There were five of us – My Grandma and Uncle (who paid for me to go), my anxiety-ridden mother, my Indiana-native cousin, and me – in an apartment that could literally see the top of the Eiffel Tower, a genius and innovative piece of art that lights up at 11:00 P.M (or 23:00 in European talk) every night. From our apartment windows that we kept open every night for the cool air that contrasted against the heavy humidity back in Florida, we could hear the yells and gasps and cries of appreciation, from the People of Paris, as that iconic piece of architecture ignited from more than 20,000 individual lightbulbs.
Because that was my favorite part about Paris. It wasn’t the places, the architecture, the art, nor the cafes that made me fall in the love with Paris, France. When I was at the D’Orsay, looking frantically for one of my favorite Caillebotte paintings, The Floor Scrapers, I found myself admiring the people more than the art. For me, the people were the art. When I was at Le Bosque, by far the fairest and cheapest cafe around Rue Cler, a must hit tourist street, I stole glances at the mouths of the people eating the fine food instead of the eclectic food itself; waltzing through the Tuilerie gardens on my way to the infamous Louvre, I gazed at the lazy loungers and not the clean-cut flowers or fountains in the same way that I loved the lethargic expressions on the worshippers in St. Sulpice more than the sound of one of the most magnificent organs in the world: “Do you hear that, Emily? The sounds of angels are upon us”.

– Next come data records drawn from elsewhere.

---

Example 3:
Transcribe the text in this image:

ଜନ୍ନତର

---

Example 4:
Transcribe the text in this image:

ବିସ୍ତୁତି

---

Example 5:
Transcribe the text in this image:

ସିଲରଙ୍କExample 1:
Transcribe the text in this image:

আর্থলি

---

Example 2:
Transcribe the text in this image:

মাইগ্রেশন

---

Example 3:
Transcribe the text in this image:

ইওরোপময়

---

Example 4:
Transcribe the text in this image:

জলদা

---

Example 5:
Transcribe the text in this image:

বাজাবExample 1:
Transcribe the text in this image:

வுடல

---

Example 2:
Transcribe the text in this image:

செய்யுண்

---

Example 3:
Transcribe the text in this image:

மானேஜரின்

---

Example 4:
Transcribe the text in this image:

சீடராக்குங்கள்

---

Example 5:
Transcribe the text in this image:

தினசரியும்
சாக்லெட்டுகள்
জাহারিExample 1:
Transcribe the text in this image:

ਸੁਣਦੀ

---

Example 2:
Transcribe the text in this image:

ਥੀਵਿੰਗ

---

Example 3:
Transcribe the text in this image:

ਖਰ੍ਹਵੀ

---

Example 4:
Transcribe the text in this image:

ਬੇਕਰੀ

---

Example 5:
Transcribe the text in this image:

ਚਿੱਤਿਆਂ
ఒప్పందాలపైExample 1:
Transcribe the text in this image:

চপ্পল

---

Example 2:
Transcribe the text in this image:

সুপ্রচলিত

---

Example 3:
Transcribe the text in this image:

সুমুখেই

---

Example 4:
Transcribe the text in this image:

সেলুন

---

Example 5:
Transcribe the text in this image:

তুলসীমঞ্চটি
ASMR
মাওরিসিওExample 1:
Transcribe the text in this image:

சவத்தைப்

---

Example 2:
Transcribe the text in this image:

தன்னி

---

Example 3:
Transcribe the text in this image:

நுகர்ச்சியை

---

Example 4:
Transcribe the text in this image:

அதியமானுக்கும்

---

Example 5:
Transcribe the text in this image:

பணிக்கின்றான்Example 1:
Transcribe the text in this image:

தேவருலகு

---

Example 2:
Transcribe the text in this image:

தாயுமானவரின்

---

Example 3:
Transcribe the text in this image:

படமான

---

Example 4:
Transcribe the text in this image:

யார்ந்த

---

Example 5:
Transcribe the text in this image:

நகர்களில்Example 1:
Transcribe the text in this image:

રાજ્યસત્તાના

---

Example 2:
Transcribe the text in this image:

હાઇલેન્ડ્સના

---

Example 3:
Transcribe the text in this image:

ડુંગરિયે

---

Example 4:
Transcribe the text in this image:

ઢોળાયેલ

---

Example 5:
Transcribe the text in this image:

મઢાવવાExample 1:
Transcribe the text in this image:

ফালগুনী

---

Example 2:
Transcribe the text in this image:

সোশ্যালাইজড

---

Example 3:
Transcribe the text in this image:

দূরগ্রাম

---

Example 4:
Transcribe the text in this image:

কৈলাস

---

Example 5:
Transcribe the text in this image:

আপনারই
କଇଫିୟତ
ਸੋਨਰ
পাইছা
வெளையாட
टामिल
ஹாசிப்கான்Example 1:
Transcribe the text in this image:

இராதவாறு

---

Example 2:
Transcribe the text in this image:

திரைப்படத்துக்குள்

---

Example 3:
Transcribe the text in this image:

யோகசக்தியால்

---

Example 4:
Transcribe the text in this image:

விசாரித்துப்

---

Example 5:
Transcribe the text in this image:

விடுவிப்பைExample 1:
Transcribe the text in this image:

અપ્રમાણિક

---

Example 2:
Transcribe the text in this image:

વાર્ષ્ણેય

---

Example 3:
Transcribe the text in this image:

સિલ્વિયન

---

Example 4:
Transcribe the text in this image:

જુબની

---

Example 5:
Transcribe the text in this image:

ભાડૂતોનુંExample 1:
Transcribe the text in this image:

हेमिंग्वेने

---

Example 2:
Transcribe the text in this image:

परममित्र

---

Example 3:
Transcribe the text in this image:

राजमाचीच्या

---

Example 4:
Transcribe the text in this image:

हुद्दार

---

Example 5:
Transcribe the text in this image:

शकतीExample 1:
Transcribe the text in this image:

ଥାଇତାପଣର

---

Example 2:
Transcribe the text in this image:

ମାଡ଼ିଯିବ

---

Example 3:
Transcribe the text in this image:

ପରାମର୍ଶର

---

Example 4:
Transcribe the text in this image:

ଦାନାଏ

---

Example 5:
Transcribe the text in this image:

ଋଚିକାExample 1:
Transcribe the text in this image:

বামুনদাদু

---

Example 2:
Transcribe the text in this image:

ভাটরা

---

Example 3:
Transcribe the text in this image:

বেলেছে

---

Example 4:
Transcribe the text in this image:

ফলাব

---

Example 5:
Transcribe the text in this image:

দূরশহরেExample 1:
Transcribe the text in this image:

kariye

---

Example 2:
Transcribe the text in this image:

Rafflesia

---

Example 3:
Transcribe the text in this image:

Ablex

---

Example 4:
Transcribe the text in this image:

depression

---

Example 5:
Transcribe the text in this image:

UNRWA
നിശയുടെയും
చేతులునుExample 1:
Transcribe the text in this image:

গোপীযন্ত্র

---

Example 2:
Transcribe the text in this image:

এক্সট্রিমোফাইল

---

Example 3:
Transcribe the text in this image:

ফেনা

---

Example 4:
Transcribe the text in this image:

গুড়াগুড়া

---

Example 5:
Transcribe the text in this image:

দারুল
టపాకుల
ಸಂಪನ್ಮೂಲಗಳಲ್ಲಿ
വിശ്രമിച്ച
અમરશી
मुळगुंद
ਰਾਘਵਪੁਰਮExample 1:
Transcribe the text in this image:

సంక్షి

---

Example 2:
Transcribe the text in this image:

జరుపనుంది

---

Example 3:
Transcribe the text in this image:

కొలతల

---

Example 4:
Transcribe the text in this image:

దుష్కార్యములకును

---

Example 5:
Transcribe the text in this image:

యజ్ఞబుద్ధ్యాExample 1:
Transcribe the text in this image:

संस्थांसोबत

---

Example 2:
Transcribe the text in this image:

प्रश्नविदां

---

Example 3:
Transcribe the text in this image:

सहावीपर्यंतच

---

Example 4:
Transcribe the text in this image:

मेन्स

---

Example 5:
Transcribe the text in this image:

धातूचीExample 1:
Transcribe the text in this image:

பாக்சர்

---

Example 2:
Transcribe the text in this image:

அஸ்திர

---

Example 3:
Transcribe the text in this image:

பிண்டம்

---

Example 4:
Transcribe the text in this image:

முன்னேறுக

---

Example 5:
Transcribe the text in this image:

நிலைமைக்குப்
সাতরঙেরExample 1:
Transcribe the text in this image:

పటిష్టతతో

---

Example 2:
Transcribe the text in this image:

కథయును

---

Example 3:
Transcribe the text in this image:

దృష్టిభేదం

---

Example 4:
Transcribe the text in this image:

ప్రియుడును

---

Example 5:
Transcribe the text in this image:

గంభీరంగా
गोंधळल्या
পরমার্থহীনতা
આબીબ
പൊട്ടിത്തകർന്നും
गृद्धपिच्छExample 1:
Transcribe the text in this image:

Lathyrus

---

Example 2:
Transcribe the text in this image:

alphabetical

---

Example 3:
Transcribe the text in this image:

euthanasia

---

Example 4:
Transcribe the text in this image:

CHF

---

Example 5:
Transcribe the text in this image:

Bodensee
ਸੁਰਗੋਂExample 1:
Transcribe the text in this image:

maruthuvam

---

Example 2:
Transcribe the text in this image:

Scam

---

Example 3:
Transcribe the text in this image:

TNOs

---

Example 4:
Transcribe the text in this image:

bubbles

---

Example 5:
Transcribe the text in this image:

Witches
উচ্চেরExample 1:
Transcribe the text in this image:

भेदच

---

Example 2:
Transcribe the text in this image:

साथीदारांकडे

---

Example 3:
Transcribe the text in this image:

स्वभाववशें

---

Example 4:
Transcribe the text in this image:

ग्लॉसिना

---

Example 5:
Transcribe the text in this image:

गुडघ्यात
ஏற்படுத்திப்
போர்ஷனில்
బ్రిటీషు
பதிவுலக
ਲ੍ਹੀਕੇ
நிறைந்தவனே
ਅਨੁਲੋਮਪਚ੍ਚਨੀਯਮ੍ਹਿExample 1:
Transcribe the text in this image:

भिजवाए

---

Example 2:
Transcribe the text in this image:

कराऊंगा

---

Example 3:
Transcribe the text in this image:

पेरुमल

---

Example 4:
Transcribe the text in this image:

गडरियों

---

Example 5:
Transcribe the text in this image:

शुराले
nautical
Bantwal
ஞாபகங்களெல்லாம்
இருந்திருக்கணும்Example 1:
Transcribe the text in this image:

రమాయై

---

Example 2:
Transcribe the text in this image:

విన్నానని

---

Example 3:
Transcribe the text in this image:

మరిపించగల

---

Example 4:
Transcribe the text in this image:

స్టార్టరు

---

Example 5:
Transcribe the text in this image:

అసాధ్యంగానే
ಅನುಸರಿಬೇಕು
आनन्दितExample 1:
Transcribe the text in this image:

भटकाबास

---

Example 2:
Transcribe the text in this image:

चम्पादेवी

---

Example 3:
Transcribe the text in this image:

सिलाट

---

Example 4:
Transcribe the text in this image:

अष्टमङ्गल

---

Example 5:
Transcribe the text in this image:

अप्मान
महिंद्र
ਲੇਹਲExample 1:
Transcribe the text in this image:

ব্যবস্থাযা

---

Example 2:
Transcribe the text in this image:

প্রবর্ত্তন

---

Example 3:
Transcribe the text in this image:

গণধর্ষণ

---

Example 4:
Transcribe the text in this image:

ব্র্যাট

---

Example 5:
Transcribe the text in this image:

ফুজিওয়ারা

I agree, Grandma. I agree.
It was this reason, my love for the people in Paris, that my photography – an emotional and explorative hobby of mine – flourished. I never let go of my camera while in Paris, shooting a grin on a little French mademoiselle here and capturing a smoke break of a tired garçon there. I took a total of more than 1,000 photographs but I acquired memories that far surpass that quantitative value.
The quality of my visit, of my photographs, cannot be understated. Paris showed me how to love all the imperfections around me, to find all the hidden perfections. Paris prompted me the opportunity to live, even if it was just through a few 1,000 photographs that I cherish every time I look at them, remembering my time loving the people of Paris, loving the people I shared Paris with, and loving Paris – a city that loved me right back.